- READING PASSAGE:
Nice long story in yesterday’s Burlington Free Press on the Colchester Police Department, one year after the shocking arrest of veteran officer Tyler Kinney, who was allegedly stealing drugs, guns and money from the evidence room he was responsible for. Reporter Elizabeth Murray chronicled the struggles of Chief Jennifer Morrison in bringing the department’s policies and procedures up to date.

Nice, so far as it went. But there was one person completely absent from the story who should have played a substantial role.

Chuck Kirker.

For those just joining us, Kirker had served in the Colchester Police Department for 43 years, and had been Chief for 34 years when he retired in 2013. And, to judge by the Kinney case and yesterday’s Free Press piece, he was doing a terrible job.

The Colchester Police Department (not exactly as illustrated)

Chief Kirker and company (not exactly as illustrated)

- SUPPLIED ENTRIES:
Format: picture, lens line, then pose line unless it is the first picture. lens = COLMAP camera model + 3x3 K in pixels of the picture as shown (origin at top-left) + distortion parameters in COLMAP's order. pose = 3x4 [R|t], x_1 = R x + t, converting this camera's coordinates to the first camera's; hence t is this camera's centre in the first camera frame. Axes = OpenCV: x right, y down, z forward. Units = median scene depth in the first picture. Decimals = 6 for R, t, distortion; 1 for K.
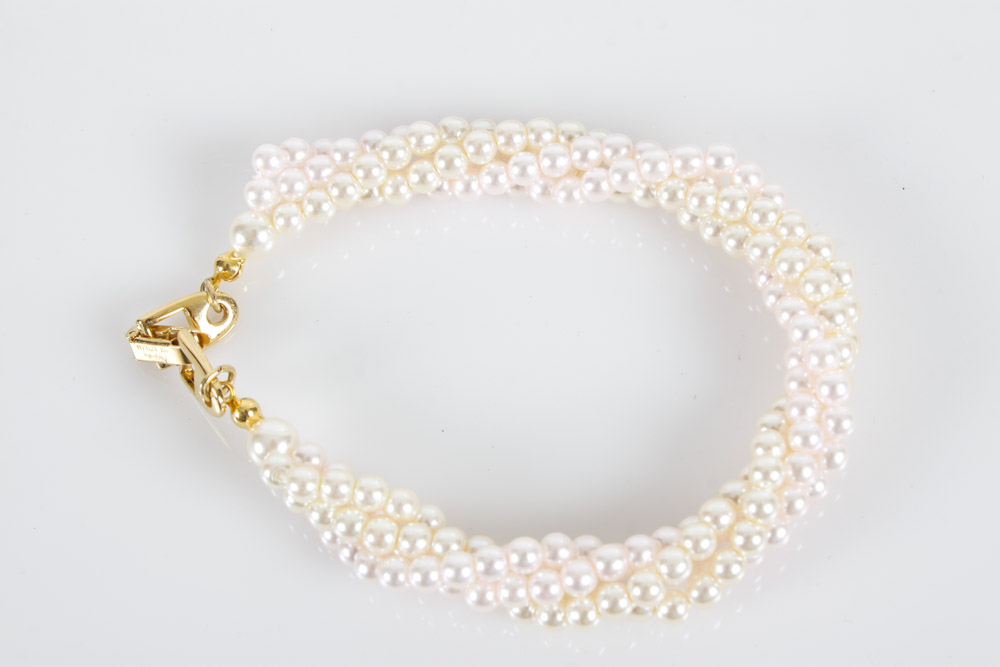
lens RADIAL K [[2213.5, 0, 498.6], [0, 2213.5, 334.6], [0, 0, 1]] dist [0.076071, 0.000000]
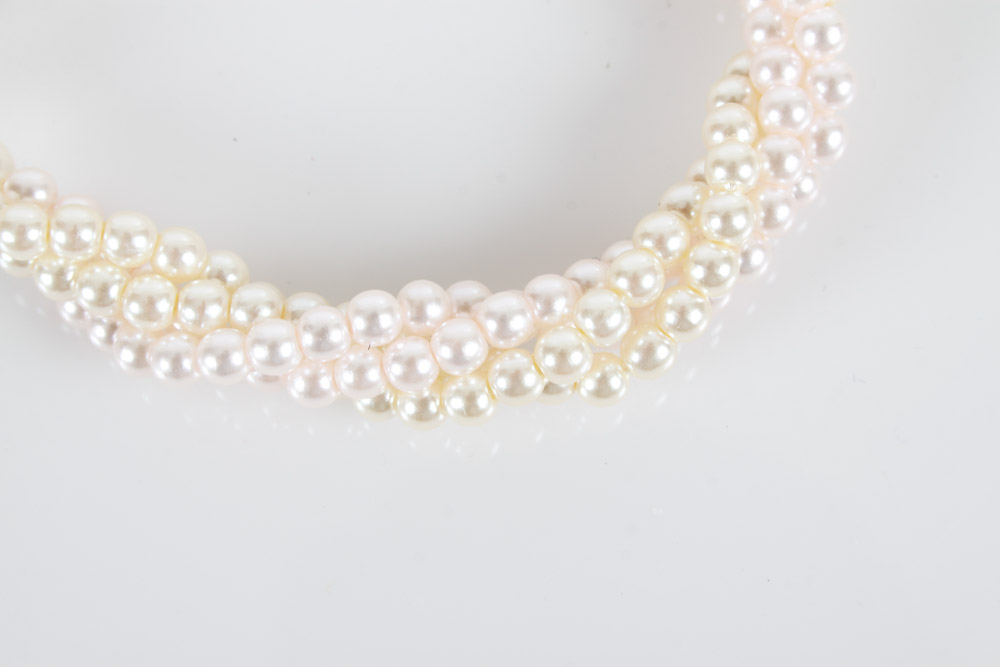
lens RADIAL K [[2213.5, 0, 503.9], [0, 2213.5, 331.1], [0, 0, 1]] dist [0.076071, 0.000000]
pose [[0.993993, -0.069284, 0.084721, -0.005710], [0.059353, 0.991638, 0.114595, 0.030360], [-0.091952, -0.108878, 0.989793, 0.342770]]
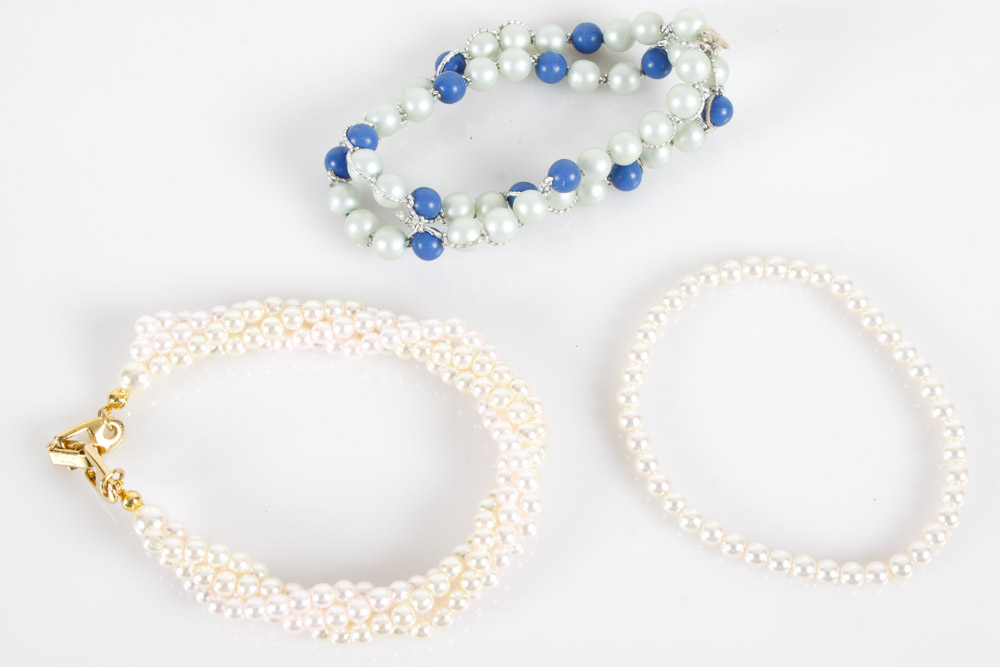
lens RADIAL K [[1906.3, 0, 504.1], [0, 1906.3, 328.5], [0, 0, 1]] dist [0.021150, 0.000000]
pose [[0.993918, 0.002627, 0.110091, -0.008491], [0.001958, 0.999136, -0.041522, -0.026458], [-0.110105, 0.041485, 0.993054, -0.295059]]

==

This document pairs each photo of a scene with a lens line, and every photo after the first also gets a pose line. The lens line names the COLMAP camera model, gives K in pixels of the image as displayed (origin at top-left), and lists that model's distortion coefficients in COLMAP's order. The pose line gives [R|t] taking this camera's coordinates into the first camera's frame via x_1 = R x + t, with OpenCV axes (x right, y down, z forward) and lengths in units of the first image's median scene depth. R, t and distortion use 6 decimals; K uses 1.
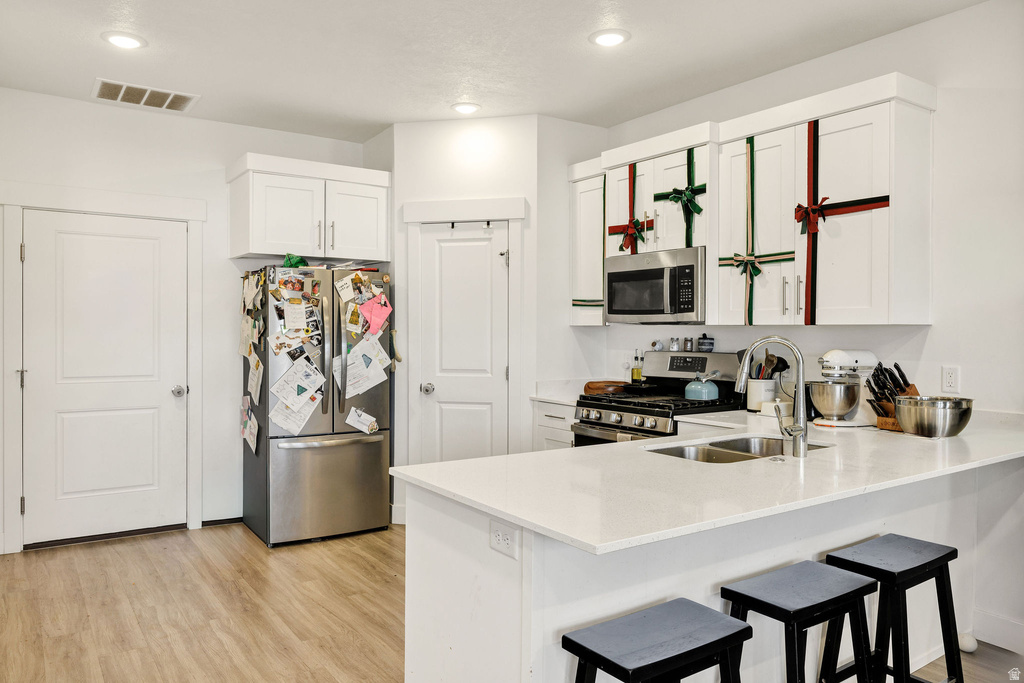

==

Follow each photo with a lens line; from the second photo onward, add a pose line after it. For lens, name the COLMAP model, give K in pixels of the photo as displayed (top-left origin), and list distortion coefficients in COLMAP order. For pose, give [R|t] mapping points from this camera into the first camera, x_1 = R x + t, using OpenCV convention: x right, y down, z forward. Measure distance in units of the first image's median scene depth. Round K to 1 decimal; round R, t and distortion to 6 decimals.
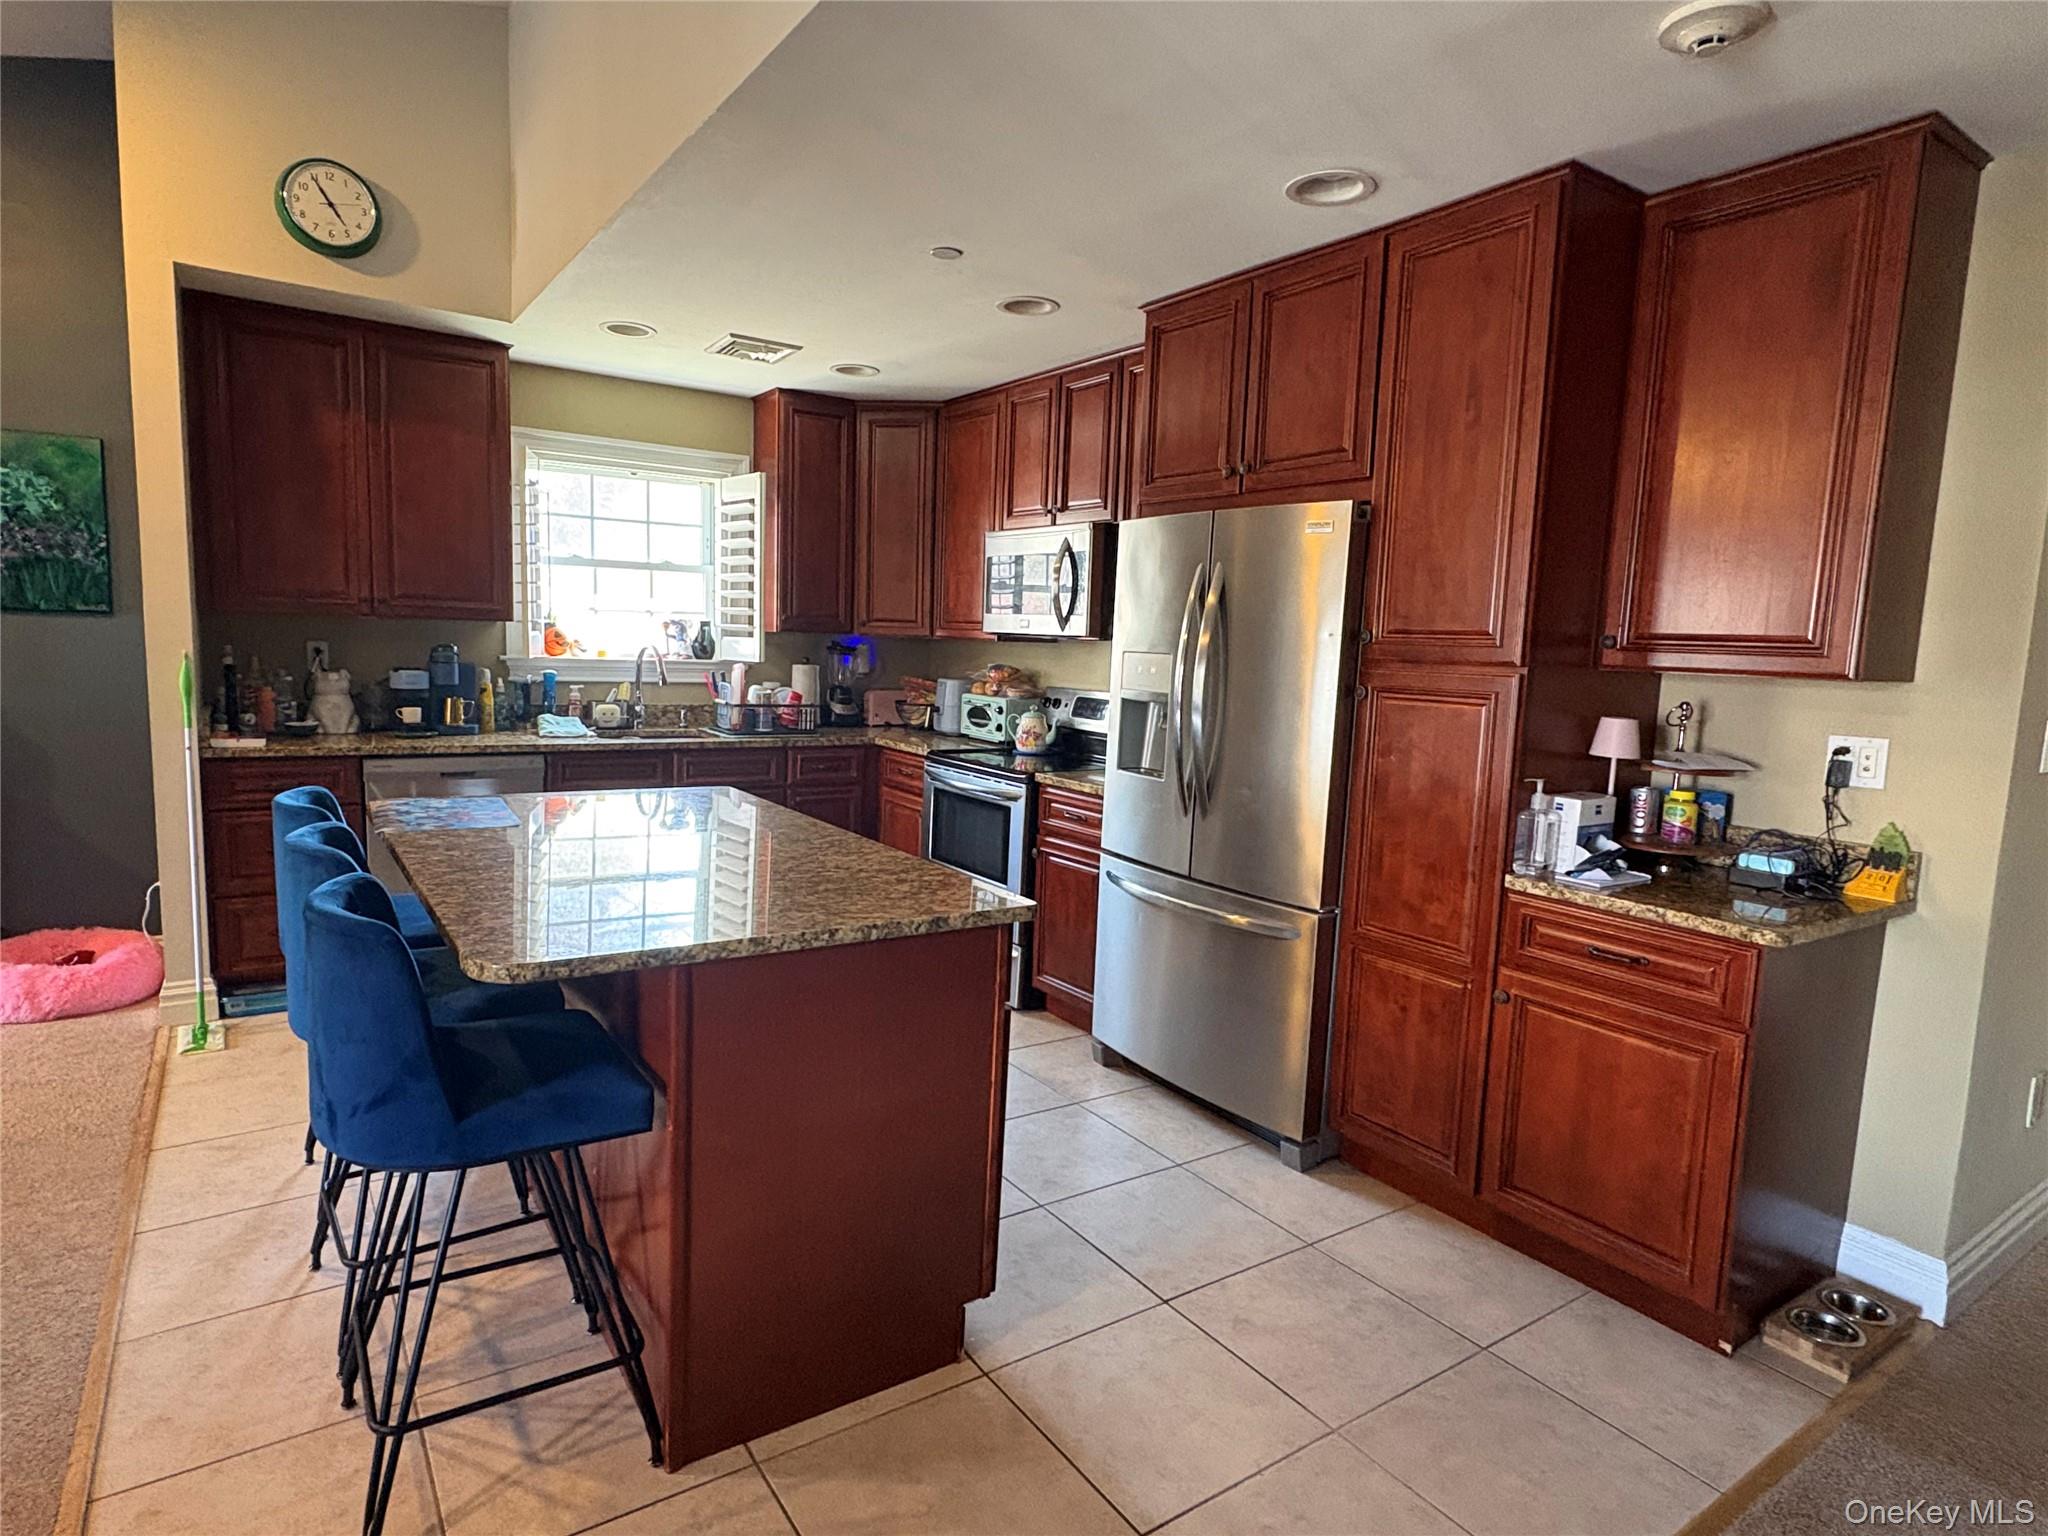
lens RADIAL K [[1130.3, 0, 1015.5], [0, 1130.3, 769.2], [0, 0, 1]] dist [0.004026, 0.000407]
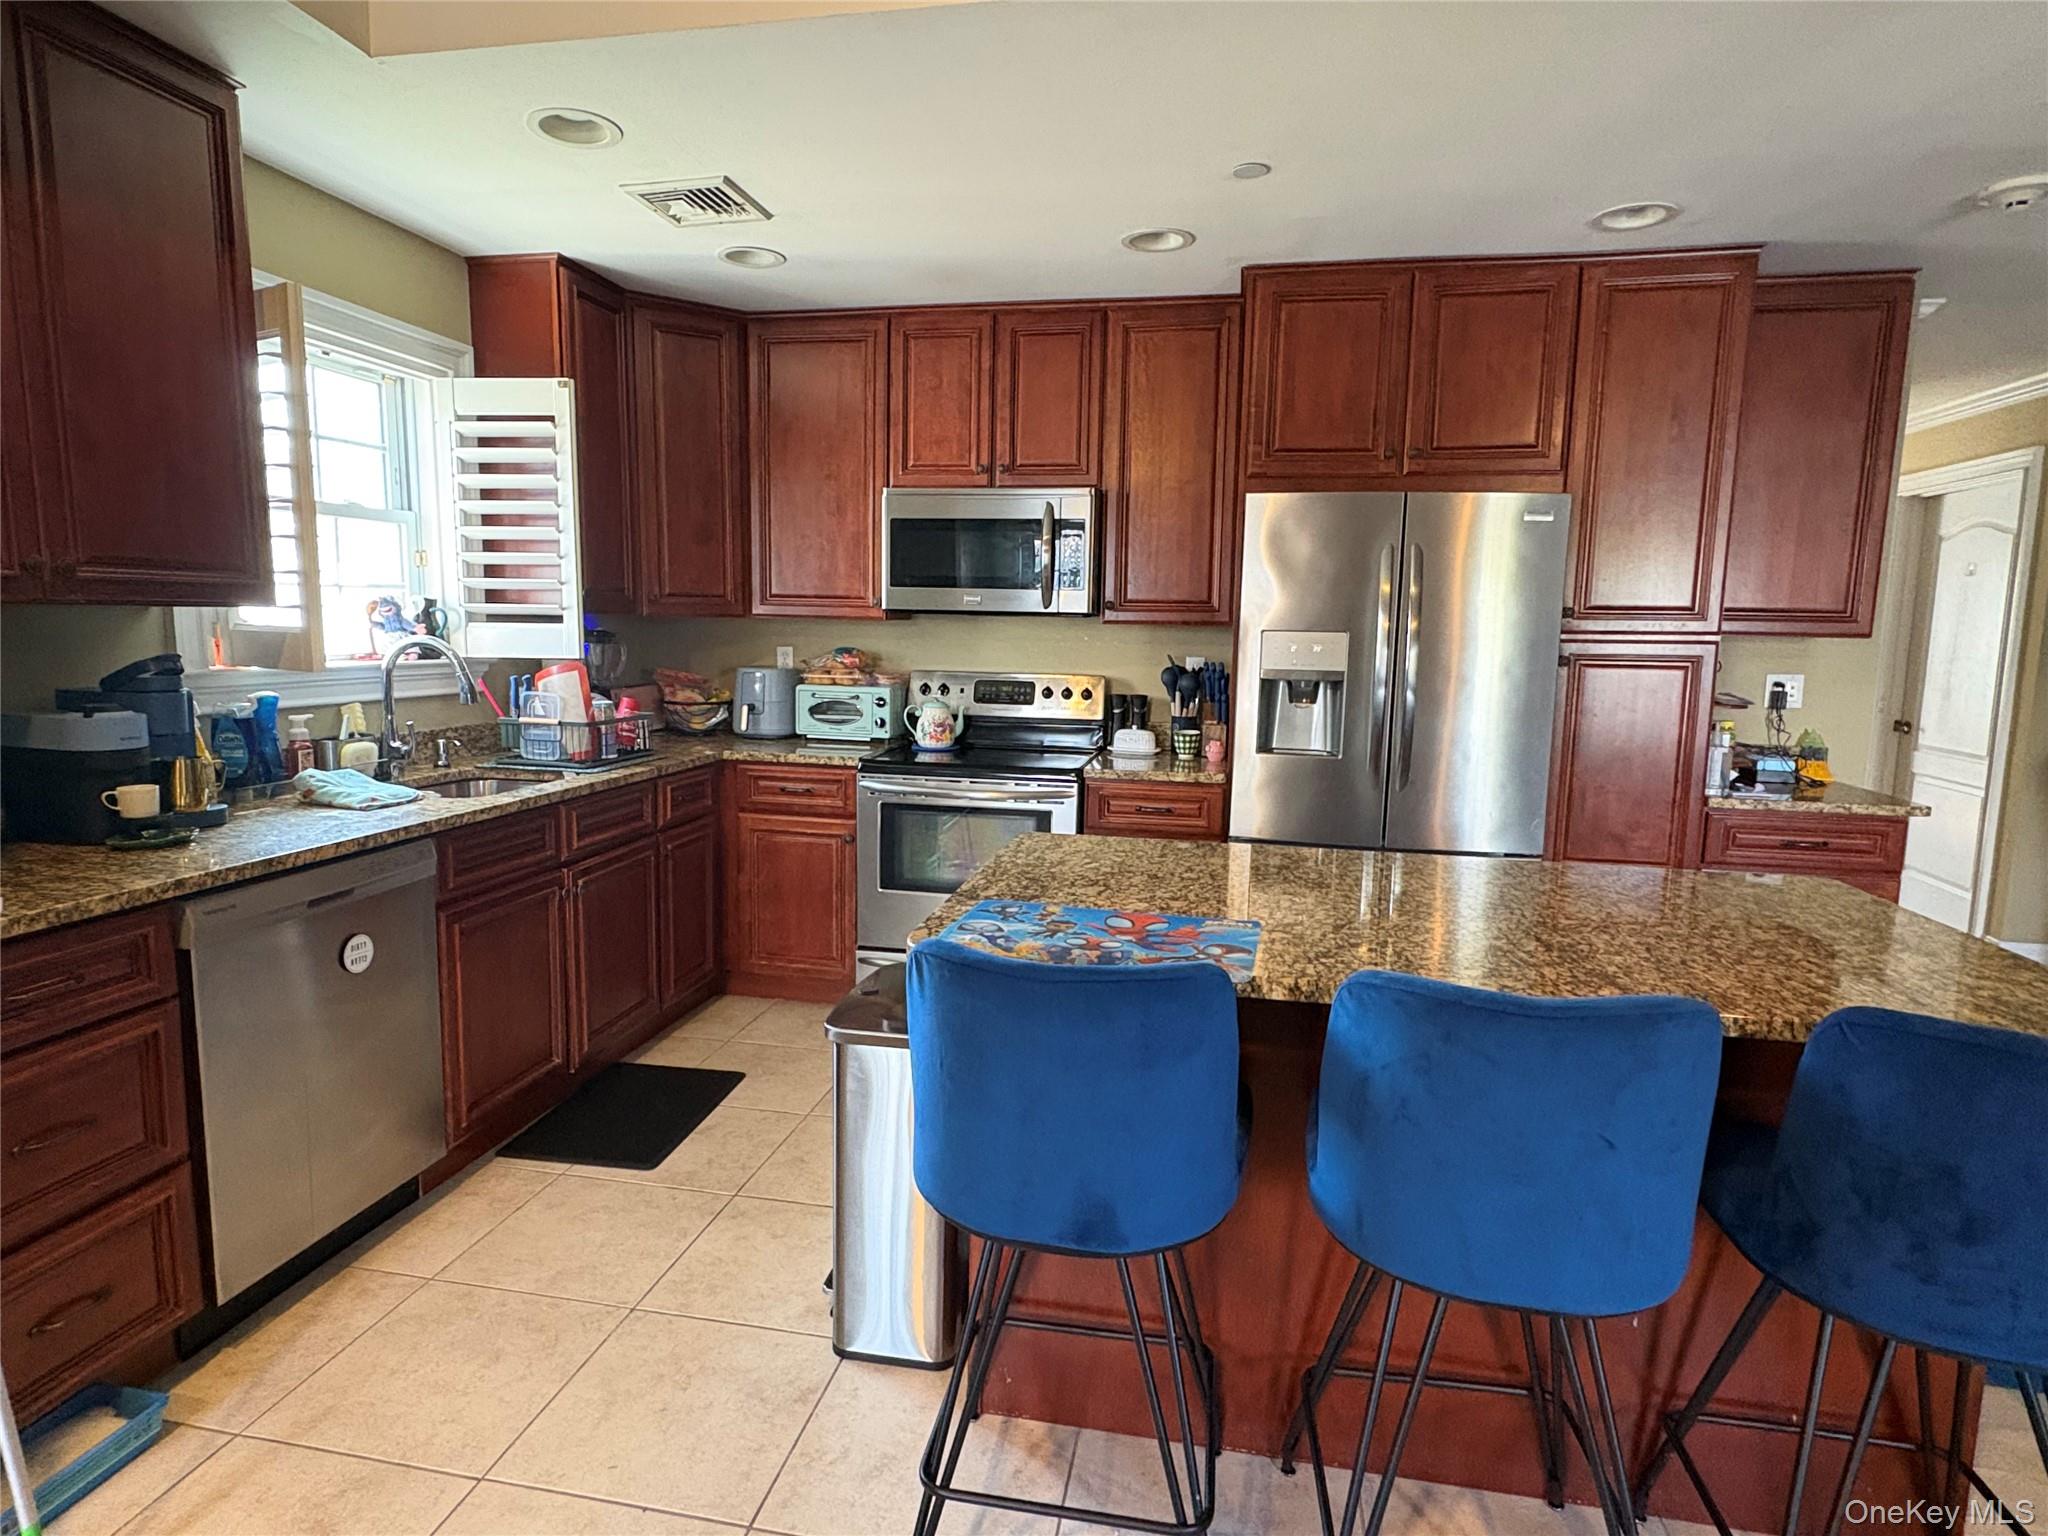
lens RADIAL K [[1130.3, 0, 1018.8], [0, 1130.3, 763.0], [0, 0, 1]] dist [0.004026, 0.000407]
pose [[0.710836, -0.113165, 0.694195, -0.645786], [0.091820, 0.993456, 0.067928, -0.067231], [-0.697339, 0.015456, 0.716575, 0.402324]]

- CHECK YOUR UNDERSTANDING:
(A) Reproduce the stretch of the post about the Colchester Police Department from "For those just" through "Department (not exactly as illustrated)".
(B) List the full names of all the people the post about the Colchester Police Department mentions.
(C) Go on writing the post about the Colchester Police Department, starting after its final line.

- TASK RESPONSES:
(A)
For those just joining us, Kirker had served in the Colchester Police Department for 43 years, and had been Chief for 34 years when he retired in 2013. And, to judge by the Kinney case and yesterday’s Free Press piece, he was doing a terrible job.

The Colchester Police Department (not exactly as illustrated)

(B) Tyler Kinney, Elizabeth Murray, Jennifer Morrison, Chuck Kirker

(C)
During his tenure on the force, the CPD grew from four staffers to 28. But apparently he was still running the place like Andy of Mayberry. Many departmental policies, Murray reports, “hadn’t been updated in 20 years or more.” Morrison has led the department through “multiple rounds of training and leadership development.” Evidence storage has been completely overhauled, with security cameras, a bar-coding system, tamper-proof evidence bags, and a double-locking system that doesn’t allow anyone to have solo access to the room. And:

Personnel evaluations also have become more regular, and employees have been allowed to give feedback on the evaluation process to refine the system. Before Kinney’s arrest, no one had received an evaluation in 20 years.

Yikes: no personnel evaluations for 20 years? That helps explain how Tyler Kinney could have kept control of the CPD’s evidence storage for several years before his gross malfeasance was brought to light.